In the Garden of Iden by Kage Baker

I hadn't heard about In the Garden of Iden (1997) by Kage Baker, the first of The Company series, until I saw it on Overdrive. I found it a very original, intelligent book with clever concepts and a lot of period detail.

Audio publisher: Blackstone Audio, 2011
Length: 11h 29m; Grade: 4

A historical science fiction romance, In the Garden of Iden is a book of The Company, a group of scientists who use time travel to recruit children in past eras and develop them into agents. In the Garden of Iden follows one of The Company's agents as she is recruited from the Spanish Inquisition at age four, completes The Company training, and goes on her first field assignment to England during the Protestant Reformation and Bloody Mary's reign.

 In the Garden of Iden is primarily a 16th century romance. The main character is 17 and acts annoyingly young at times, but with themes of free will vs duty, zealotry vs conviction, and slavery vs death, In the Garden of Iden is not a light book.
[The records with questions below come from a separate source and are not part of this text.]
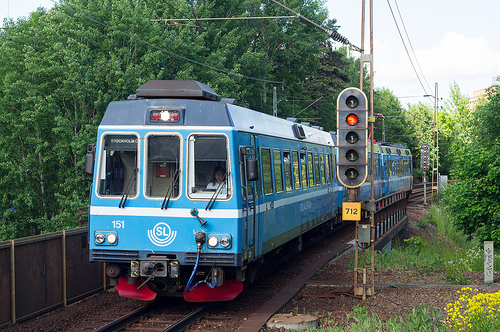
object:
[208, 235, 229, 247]
headlight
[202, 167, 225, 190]
person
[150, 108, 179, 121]
headlight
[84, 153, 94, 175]
mirror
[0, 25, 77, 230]
tree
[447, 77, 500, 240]
tree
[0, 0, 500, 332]
woods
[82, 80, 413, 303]
train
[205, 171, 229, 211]
windshield wiper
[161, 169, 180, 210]
windshield wiper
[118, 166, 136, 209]
windshield wiper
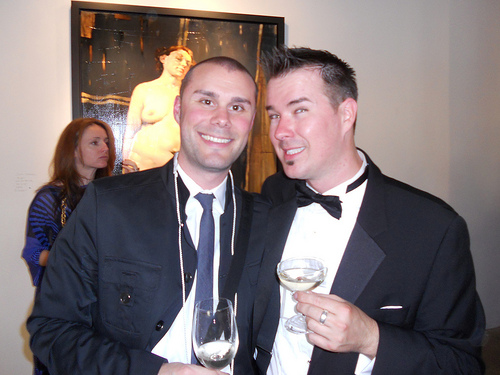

Comparisons to The Doomsday Book by Connie Willis cannot be avoided. Both deal with limited time travel by a select group of people. Both have rules that travelers should remain aloof from locals, and both deal with the complications that arise when they don't. In the Garden of Iden is more grounded in history since agents live through the past in real time instead of jumping back and forth.

I loved the time-travel premise of this series and am looking forward to reading other books that follow different agents through different time periods and provide more details on the shady practices of The Company.

Reading - Janan Raouf puts a lot into what has to be a difficult book to read. It was certainly a difficult book to listen to due to all of the accents. The main character is from Spain and thinks in unaccented English but speaks with a heavy Spanish accent. The other travelers also speak in Spanish accents while the locals use Elizabethan English. Occasionally characters use Latin or Greek. I found these sections easier since they were read as unaccented English.

Nums - The boredom the travelers felt in their down time and lengths they went to sneak their anachronistic magazines and holo-cubes was spot on, taking me back to my Peace Corps days.

Nits - The time travelers cannot change "recorded history," but what does that mean? Do diary entries count?
The reader pronounced the word "pasty" wrong, which happens all the times in audio books, and makes me laugh every time.